• Elina Arbo


When we think of the word “embroideries” we think of something pretty— however, that’s not always the case.

Marjane Satrapi’s Embroideries is a look into the lives of Iranian women as they navigate love, marriage, sex, and the concept of virginity. The author captures the women she is surrounded by, including her aunt and grandmother, to frame their histories: she brings to life and documents these stories as a lived history.

I was first introduced to Marjane Satrapi when I read Persepolis. I was engrossed in the graphics and the personal backstory that she painted. But what made Satrapi’s work even more special is the historical setting which she recounts so clearly and with nuance; there is an extreme level of skill with capturing multiple elements into a single page of the book. This holds true for this book as well.

As readers flip through the pages, it feels like you are sitting with Satrapi and the women. For me, it was very reminiscent of the moments I used to spend with the women of my family: sprawled over the living room often recalling memories, giggling, and even reflecting over serious moments in their lives. The comic indulges you in the story in such an interactive way it really does feel like you’re in the same room as all the other characters. For instance, at one point in the book, the author has her own stories to tell. The women nudge her to tell the story and when she finally agrees, a dialogue of reassurance and trust pours out across the page framing the Satrapi’s illustrated character.

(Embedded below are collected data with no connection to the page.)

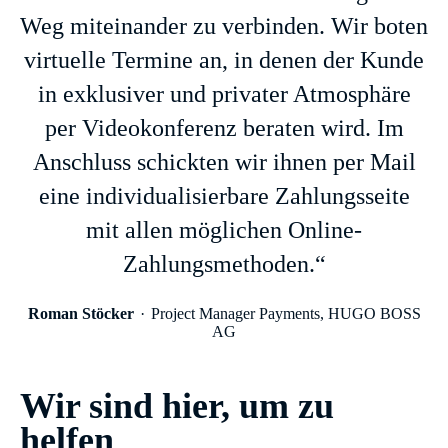
Weg miteinander zu verbinden. Wir boten
virtuelle Termine an, in denen der Kunde
in exklusiver und privater Atmosphäre
per Videokonferenz beraten wird. Im
Anschluss schickten wir ihnen per Mail
eine individualisierbare Zahlungsseite
mit allen möglichen Online-
Zahlungsmethoden.“
Roman Stöcker
Project Manager Payments, HUGO BOSS
AG
Wir sind hier, um zu
helfen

Satrapi’s illustrations quite literally build movement in the story, hand-in-hand with the text. The imagery is elaborate especially in some of the deepest, most vulnerable moments. The graphics paint the story in full, animate, but also create moments of tension, anger, and irony. The women share emotions, good and bad. They reflect on their cheating husbands and lovers, pouring out their emotions. Even when discussing something like plastic surgery, there is a bond between each woman in every one of their experiences. There are moments of disagreement, where women “acting like men” before marriage is trivial among each of the characters, but there is unity nonetheless.

One of the more significant topics the characters discuss is virginity. The title of the book hints at this conversation, as women who often lose their virginity may undergo reconstructive surgery to “sew it back” for the next time one engages in sexual intercourse, often with a partner whom they marry. While a conversation like this is difficult, Satrapi is diligent in discussing how many of the women around her view this and are impacted by it. There is a clear elucidation of the harms that this carries; virginity itself is socially constructed, cissexist, and gendered. Satrapi entraps readers to draw on their interpretation of how “virginity” is used to alienate and criticize many individuals.

The author draws on many similarities and differences that social and gender dynamics play across culture. This book is a personable insight into the world Satrapi and the women around her live, and is examined with scrutiny, humor, and love.